Across the artistic world, the advances in machine learning, including the onset of large language models, have been challenging the idea of the creative process and authorial agency. Writer Meghan O’Gieblyn raises a captivating question about authenticity and originality in areas such as writing and composition. Specifically, she wonders about the degree to which her own writing relies on a reconstruction of familiar tropes and structures while drawing on the world’s ancient myths, much in the way in which programmers used to play with combinations of 0s and 1s.
Spotify has followed mathematical processes in separating a song into instrument layers, and anatomising its structure and rhythm. Its personalised recommendation model learns based on features such as acoustics, genre, danceability, the wordiness of lyrics and the way the popular features interrelate.

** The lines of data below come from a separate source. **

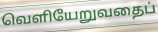
வெளியேறுவதைப்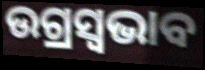
ଉଗ୍ରସ୍ୱଭାବ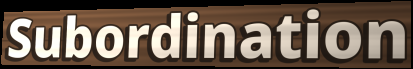
Subordination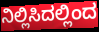
ನಿಲ್ಲಿಸಿದಲ್ಲಿಂದ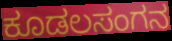
ಕೂಡಲಸಂಗನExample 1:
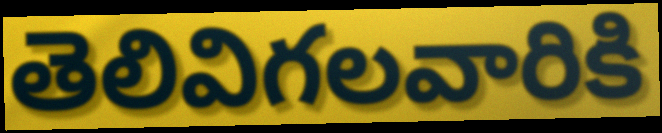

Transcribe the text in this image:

తెలివిగలవారికి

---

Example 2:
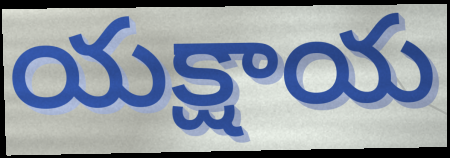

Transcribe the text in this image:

యక్షాయ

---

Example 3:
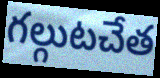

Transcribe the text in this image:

గల్గుటచేత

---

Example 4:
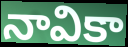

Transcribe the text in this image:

నావికా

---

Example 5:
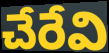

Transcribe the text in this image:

చేరేవిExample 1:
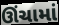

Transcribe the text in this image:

ઊંચામાં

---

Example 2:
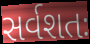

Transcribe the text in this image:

સર્વશતઃ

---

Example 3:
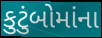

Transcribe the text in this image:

કુટુંબોમાંના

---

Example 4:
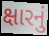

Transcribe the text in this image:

ક્ષારનું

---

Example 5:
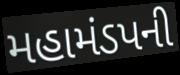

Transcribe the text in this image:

મહામંડપની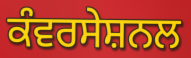
ਕੰਵਰਸੇਸ਼ਨਲ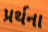
પ્રર્થના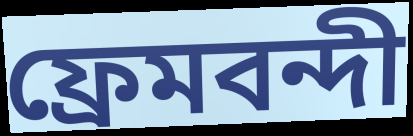
ফ্রেমবন্দীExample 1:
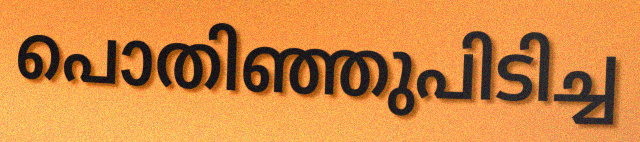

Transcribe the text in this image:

പൊതിഞ്ഞുപിടിച്ച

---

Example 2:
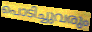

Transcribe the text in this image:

പൊടിച്ചുവരും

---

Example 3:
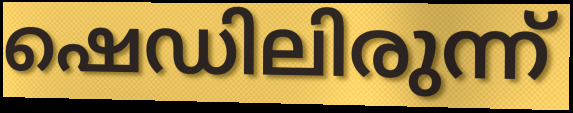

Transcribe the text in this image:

ഷെഡിലിരുന്ന്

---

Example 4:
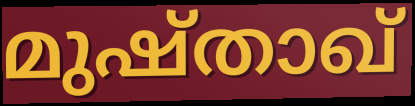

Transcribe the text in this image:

മുഷ്താഖ്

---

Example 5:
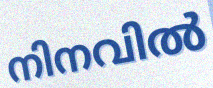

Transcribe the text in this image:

നിനവിൽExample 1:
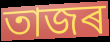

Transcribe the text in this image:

তাজৰ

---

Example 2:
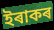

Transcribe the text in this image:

ইৰাকৰ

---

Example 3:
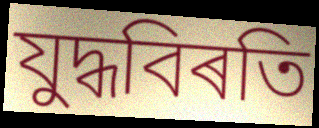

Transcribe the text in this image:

যুদ্ধবিৰতি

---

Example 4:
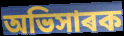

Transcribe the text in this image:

অভিসাৰক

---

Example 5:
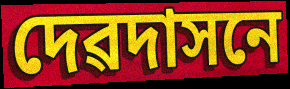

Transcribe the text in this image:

দেৱদাসনে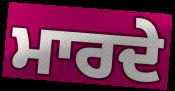
ਮਾਰਦੇ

For artists caught in this trend, the choice seems obvious enough: join the revolution or get left behind. Music scholars worry that the subordination of music to data science will lead to a new breed of musicians and producers — those who think and act as data curators: apt at optimising the content, code and metadata all to appease the algorithm.
‘Everything I know about music‘ - Where to next?
Spotify as a Musical Oracle experiment has demonstrated the breadth and depth of musical data available for cultural and anthropological mining. Of the many ways in which music has been known to enhance our lives, we now know that its digital trail can also help improve our self-awareness.
By downloading and analysing our personal Spotify history or taking a musical questionnaire, we might become more aware of our personality traits and the (un)conscious ways in which we rely on and ‘use’ music. As if in a therapy session, reminiscing about our favourite tunes may take us on a trip down memory lane to re-encounter our teenage selves. Once there, it might be rewarding to dust off the old family tree and appreciate how our place of origin influenced out music taste, amongst other things.
We can also decide to be more intentional about the journey of our musical discovery. To celebrate the musical identities we share with perfect strangers and support social entrepreneurs keen to overcome social divisions via the power of music.
My personal take away from this exercise is much more mundane — instead of fussing and fuming about the state of my playlists, I’ve decided to rein in my cyborg-ish tendencies and approach my musical habits in a more human fashion — curiously and by allowing for a large margin of error.